■ EXERCISE OBJECTIVE
Write what comes next in the parliamentary debate on the euro and national currencies, picking up after its final sentence.

As I have said in the Chamber several times before, it is time to urge the EU to accept the recreation of national currencies for countries that cannot sustain membership of the eurozone. As I and many others have argued, strong currencies derive from strong economies, not the other way around. The Deutschmark was a strong currency because the German economy was strong. Weak economies cannot cope over time when a strong currency is thrust upon them. The best example of that was Argentina, which chose mistakenly to link its currency formally to the US dollar. For 10 years, it struggled, and its economy was almost destroyed before it bailed out and recreated its own currency—not before billions of its dollars had gone abroad. The Argentine economy, which had been one of the strongest on South America, became very weak, simply because it adopted a strong currency, and someone else’s currency at that. Adopting a strong currency that an economy cannot sustain is a foolish decision.

The right to flex a currency as of need is a vital component of economic management. Indeed, at Bretton Woods in the 1940s, it was argued that depreciations and appreciations could be appropriate for different countries, even though a stable exchange rate system was agreed after the second world war.

Mr Edward Leigh (Gainsborough) (Con): Is it not strange that the Government are backing so strongly the candidacy of Madame Lagarde for the position of head of the International Monetary Fund, given that that lady is part of a ruling European elite, and that she is on record as wanting to go on bailing out the euro? Should we not be more independent in supporting a really good, tough candidate for that important post?

Kelvin Hopkins: I have not always agreed with our former Prime Minister, but I agreed very strongly with his position on the euro. Of course, my right hon. Friend the Member for Kirkcaldy and Cowdenbeath (Mr Brown) might take a more sensible approach to those things, should he be appointed. I think he is something of an outsider at the moment, but Madame Lagarde has not been appointed yet. Let us hope that he still has a chance of the job.

As the hon. Member for Rochester and Strood said, Britain was wise to stay out of the euro. Because of that, we can flex our currency when needs must. Of course, during and after the crisis, we wisely depreciated our currency. Perhaps a bit more depreciation will help manufacturing and our economy. Countries that have their own currency, such as ours, can also choose their interest rates. Two vital components of any economic management system—the ability to flex the currency and control of interest rates—are given away when countries join a single currency. Even beyond that, there are fiscal policy controls. Countries would do well to retain all the components of economic management if they want to succeed.

[Data records]
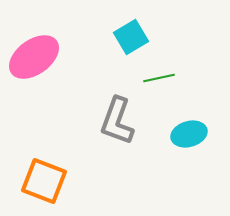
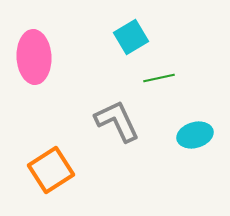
pink ellipse: rotated 57 degrees counterclockwise
gray L-shape: rotated 135 degrees clockwise
cyan ellipse: moved 6 px right, 1 px down
orange square: moved 7 px right, 11 px up; rotated 36 degrees clockwise
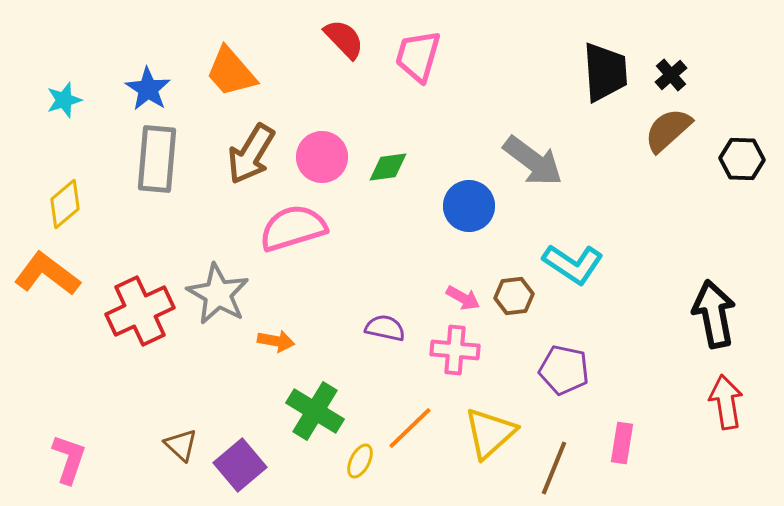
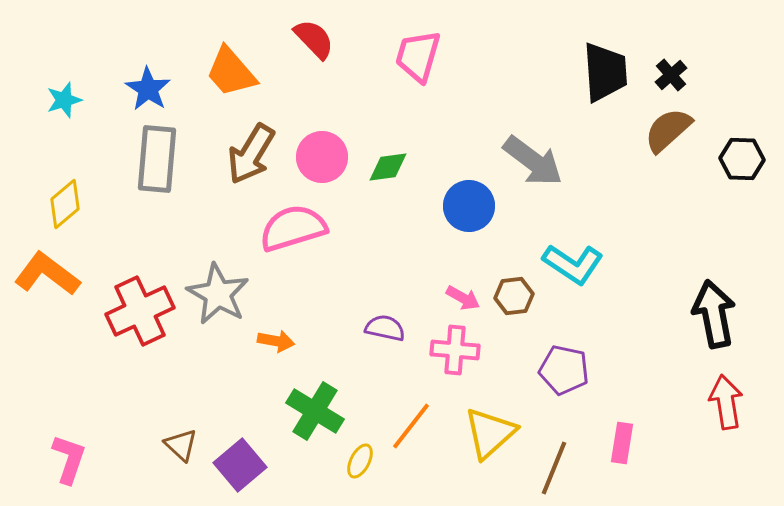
red semicircle: moved 30 px left
orange line: moved 1 px right, 2 px up; rotated 8 degrees counterclockwise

■ RESULT OF THIS EXERCISE
When countries do well individually, they can do well collectively. Destroying the economies of EU member states or other countries does not help us in any way. Getting them back into some sort of order by permitting, encouraging or helping them to recreate their currencies, and finding an appropriate parity and interest rate for that currency, so that they can manage their economies for their needs, would raise demand for our goods. The

24 May 2011 : Column 809

shock absorber effect of different currencies would, over time—a fairly short time, I believe—make the economies of Europe work better singly and collectively. Therefore, the recreation of those currencies is in our interest.

Mr Ian Davidson (Glasgow South West) (Lab/Co-op): Does my hon. Friend have any idea why this Government are so keen on bailing out the euro when that was certainly not in the Conservative manifesto? Is this a case of the Liberal tail wagging the Conservative dog?

Kelvin Hopkins: That is one mystery that will no doubt be revealed when the 30-year rule is applied. We found out some interesting things about what happened in the 1970s under the Jim Callaghan Government recently, so perhaps we will know what is happening now in 30 years’ time. I know no more than my hon. Friend about why the Government do not take a more sensible line, as is proposed in the motion.

Matthew Hancock (West Suffolk) (Con): I have listened carefully to the hon. Gentleman’s speech. Does he share my frustration that a Labour Chancellor signed us up to a mechanism over which we now have no veto?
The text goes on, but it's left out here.